简体繁体 English

gcc 输出文件是什么样的，它究竟包含什么？

[英]What does a gcc output file look like and what exactly does it contain?

原文 2021-11-14 13:50:50 0 1 gcc/ object-files

While compiling ac file, gcc by default compiles it to a file called "a.out".在编译 ac 文件时，gcc 默认将其编译为名为“a.out”的文件。 My professor said that the output file contains the binaries, but I when I open it I usually encounter unreadable text (VS Code says something like "This file contains unsupported text encoding").我的教授说输出文件包含二进制文件，但是当我打开它时，我通常会遇到不可读的文本（VS Code 说的是“此文件包含不受支持的文本编码”）。
I assumed that by 'binaries', I would be able to see literal zeroes and ones in the file but that does not seem to be the case.我假设通过“二进制文件”，我将能够在文件中看到字面的零和一，但情况似乎并非如此。 So what exactly does it output file look like or what exactly does it contain and what is 'text encoding'?那么它的输出文件到底是什么样的，或者它到底包含什么以及什么是“文本编码”？ Why can I not read it?为什么我读不懂？ What special characters might it contain?它可能包含哪些特殊字符？ I'm aware of the fact that gcc first pre-processes, which means it removes all comments, expands all macros and copies the contents of any header files that might be included.我知道 gcc 首先进行预处理，这意味着它会删除所有注释、展开所有宏并复制可能包含的任何头文件的内容。 You get the header file by running gcc -E <file_name>.c , then the this processed file is complied into assembly.你通过运行gcc -E <file_name>.c得到头文件，然后这个处理过的文件被编译成程序集。 Up to this point, the output files are readable, ie, I can open them with VS Code, but after this the assembled code and the object file thereafter are human-unreadable .到目前为止，输出文件是可读的，即，我可以用 VS Code 打开它们，但在此之后，汇编代码和其后的目标文件是人类不可读的。

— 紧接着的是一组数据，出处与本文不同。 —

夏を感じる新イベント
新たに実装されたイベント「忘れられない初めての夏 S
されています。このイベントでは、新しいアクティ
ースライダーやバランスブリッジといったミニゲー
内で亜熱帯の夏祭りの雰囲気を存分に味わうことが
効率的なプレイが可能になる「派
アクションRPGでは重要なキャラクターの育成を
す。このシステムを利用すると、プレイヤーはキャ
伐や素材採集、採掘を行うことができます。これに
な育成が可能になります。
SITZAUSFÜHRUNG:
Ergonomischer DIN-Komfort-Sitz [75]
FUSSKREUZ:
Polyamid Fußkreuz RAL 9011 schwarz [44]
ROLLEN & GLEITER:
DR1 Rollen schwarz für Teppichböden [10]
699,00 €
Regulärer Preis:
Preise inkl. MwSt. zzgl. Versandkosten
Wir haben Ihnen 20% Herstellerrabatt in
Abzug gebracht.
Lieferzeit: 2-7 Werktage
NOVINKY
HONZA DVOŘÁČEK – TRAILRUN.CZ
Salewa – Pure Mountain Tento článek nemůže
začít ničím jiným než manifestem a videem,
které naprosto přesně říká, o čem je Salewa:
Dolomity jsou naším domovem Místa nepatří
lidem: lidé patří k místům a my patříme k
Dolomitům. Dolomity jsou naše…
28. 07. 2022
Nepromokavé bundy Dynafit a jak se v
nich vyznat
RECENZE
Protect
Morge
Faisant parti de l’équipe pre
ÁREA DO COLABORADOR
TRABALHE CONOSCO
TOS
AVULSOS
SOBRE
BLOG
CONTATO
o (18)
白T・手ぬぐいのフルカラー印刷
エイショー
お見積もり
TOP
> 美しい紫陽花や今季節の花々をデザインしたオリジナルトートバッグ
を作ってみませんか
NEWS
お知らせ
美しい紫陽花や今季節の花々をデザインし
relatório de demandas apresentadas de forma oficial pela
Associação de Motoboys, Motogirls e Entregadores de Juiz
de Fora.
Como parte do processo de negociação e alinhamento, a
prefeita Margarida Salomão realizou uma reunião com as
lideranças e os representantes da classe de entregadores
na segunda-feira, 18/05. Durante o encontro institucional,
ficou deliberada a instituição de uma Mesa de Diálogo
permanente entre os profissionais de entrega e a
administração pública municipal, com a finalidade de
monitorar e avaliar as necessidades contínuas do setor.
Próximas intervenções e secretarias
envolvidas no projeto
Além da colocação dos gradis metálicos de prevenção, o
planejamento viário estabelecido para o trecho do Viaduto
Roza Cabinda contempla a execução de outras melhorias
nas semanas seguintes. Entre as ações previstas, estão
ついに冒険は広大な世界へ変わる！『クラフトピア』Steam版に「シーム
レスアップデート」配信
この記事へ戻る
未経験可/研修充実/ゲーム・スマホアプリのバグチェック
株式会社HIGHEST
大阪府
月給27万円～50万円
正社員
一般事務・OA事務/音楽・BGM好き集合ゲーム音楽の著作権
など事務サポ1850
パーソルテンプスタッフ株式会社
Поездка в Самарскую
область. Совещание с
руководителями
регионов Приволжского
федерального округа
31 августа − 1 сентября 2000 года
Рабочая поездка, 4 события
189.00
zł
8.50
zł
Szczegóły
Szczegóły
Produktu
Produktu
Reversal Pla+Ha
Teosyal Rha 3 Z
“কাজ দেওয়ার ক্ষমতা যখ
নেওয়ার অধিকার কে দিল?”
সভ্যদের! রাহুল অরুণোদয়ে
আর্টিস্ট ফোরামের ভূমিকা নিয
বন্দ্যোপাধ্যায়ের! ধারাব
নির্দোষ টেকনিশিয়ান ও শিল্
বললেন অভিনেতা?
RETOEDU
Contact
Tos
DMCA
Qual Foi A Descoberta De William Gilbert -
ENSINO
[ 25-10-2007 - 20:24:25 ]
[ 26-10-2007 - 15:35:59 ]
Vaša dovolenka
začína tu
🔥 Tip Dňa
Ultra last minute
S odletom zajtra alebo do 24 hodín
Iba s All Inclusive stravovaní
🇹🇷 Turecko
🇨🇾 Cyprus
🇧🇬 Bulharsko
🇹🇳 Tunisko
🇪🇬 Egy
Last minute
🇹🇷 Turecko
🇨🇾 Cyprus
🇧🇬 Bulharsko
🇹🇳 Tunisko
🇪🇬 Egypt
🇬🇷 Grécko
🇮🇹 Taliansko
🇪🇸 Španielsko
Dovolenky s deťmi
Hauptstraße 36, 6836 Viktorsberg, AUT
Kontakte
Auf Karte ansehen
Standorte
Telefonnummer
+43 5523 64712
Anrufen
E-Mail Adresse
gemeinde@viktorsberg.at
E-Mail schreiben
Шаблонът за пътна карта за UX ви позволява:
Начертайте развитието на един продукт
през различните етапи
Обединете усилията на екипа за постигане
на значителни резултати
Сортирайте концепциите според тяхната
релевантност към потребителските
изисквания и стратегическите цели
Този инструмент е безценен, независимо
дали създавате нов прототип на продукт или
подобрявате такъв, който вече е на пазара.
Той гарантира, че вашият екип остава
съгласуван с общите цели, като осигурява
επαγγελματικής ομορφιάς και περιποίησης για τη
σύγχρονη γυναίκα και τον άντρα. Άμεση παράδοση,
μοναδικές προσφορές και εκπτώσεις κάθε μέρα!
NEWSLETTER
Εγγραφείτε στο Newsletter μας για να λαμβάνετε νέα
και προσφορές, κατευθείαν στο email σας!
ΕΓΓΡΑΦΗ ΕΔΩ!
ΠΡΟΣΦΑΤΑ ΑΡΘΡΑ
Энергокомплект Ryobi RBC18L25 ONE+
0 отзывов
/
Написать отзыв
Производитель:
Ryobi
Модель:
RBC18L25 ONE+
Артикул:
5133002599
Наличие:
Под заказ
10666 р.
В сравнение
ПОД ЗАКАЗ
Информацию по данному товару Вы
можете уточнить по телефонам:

For reference, I have no prior experience with programming or any language for that matter and this is my first CS related course in my first sem of college, and I apologize if this is too trivial of a question to ask.作为参考，我之前没有编程或任何语言方面的经验，这是我在大学第一学期的第一门 CS 相关课程，如果这个问题太琐碎而无法提出，我深表歉意。

1 个解决方案

I actually had the same confusion early on.我其实很早就有同样的困惑。 Not about that file type specifically, but about binary vs text files.不是专门针对该文件类型，而是关于二进制文件与文本文件。

After all aren't all files, even text ones binary?毕竟不是所有的文件，甚至是文本的二进制文件？ In the sense that all information is 1 s and 0 s?从某种意义上说，所有信息都是1 s 和0 s？ Well, yes, all information can be stored/transmitted as 1 s and 0 s, but that's not what binary/text files refer to.嗯，是的，所有信息都可以作为1 s 和0 s 存储/传输，但这不是二进制/文本文件所指的内容。

It refers to what that information, the content of the file, those 1 s and 0 s represent.它指的是那个信息，文件的内容，那些1和0代表什么。

In a text file the bytes encode characters.在文本文件中，字节对字符进行编码。 In a binary file the bits encode some information that is not text.在二进制文件中，位对一些非文本信息进行编码。 The format and semantics of that information is completely free, it can mean anything and use whatever encoding scheme.该信息的格式和语义是完全自由的，它可以表示任何内容并使用任何编码方案。 It's up to the application that writes/reads the file to properly understand the bit patterns.由写入/读取文件的应用程序来正确理解位模式。

Most text editors (like VS Code) when open a file they treat it as a text file.大多数文本编辑器（如 VS Code）在打开文件时将其视为文本文件。 Ie they try to interpret the bit patterns as a text encoding scheme (eg ASCII or UTF-8) But not all bit patterns are valid ASCII/UTF-8 so that's why you get "unsupported text encoding".即他们尝试将位模式解释为文本编码方案（例如 ASCII 或 UTF-8），但并非所有位模式都是有效的 ASCII/UTF-8，因此您会得到“不支持的文本编码”。

If you want to inspect the actual 1 s and 0 for both text and binary files you need to use a utility that shows you that, eg hex viewers/editors.如果您想检查文本和二进制文件的实际1和0 ，您需要使用一个实用程序来显示，例如十六进制查看器/编辑器。